EXTRACT PROVIDED -
--- START ---
Re: [boost] Re: Boost Unicode support ideas

14 Apr 2004


      Anthony Williams <anthony_w.geo@yahoo.com> writes:
...
Miro Jurisic <macdev@meeroh.org> writes:
...
...
[snip]
...
...
I have already gone over this in other posts, but, in short,
std::basic_string makes performance guarantees that are at odds with Unicode
strings.
...
Only if you use an encoding other than UTF-32/UCS-4. This has to be a (POD) UDT
rather than a typedef, so that one may specialize std::char_traits. Of course,
if this gets standardized, then it can be a built-in, since the standard can
specialize its own templates.
Performance guarantees aside, standardizing around UTF-32 is not, IMO,
practical.
...
[snip]
...
...
...
3) define char_traits specialisations (as necessary) in order to get
basic_string working with Unicode character sequences, typedef the
appropriate string types:
typedef basic_string<utf8_t> utf8_string; // etc
This is not a good idea. If you do this, you will produce a basic_string
which can violate well-formedness of Unicode strings when you use any
mutation algorithm other than concatenation, or you will violate performance
guarantees of basic_string.
...
Yes. basic_string<CharType> relies on each CharType being a valid entity in
its own right --- for Unicode this means it must be a single Unicode code
point, so using basic_string for UTF-8 is out.
basic_string can still be used as a low-level storage facility, although
it was certainly not designed to be used as such, and in treating it as
such, many of the ``compatibility'' advantages are lost anyway.  If you
are advocating internal representation in UTF-32, however, I would say
that performance measurements generally show that UTF-16 is
significantly faster for processing, such that the advantage of being
able to nicely fit it into the existing interfaces is not justified.
...
You are right that Unicode does not play fair with most standard locale
facilities, especially case conversions (1-1, 1-many, 1-0, context sensitivity
(which could be seen as many-many), locale specifics).
...
Collation is one area where the standard library facilities should be OK,
since the standard library collation support deals with whole strings. When
you install the collation facet in your locale, you choose the Unicode
collation options that are relevant to you.
Perhaps, except for the other issues which I have described in other
messages.

-- 
Jeremy Maitin-Shepard
--- END ---
JOB - Reproduce the Unicode message word for word from "Miro Jurisic <macdev@meeroh.org>" to "its own templates.". The data after this point is unrelated to the Unicode message above.

AVAILABLE DATA -
--- START ---
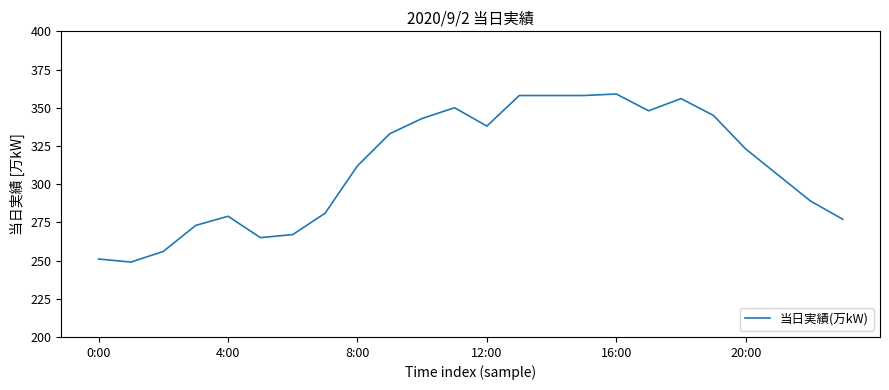

What is the difference between the maximum and minimum values?

110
--- END ---
ANSWER TO THIS EXERCISE -
Miro Jurisic <macdev@meeroh.org> writes:
...
...
[snip]
...
...
I have already gone over this in other posts, but, in short,
std::basic_string makes performance guarantees that are at odds with Unicode
strings.
...
Only if you use an encoding other than UTF-32/UCS-4. This has to be a (POD) UDT
rather than a typedef, so that one may specialize std::char_traits. Of course,
if this gets standardized, then it can be a built-in, since the standard can
specialize its own templates.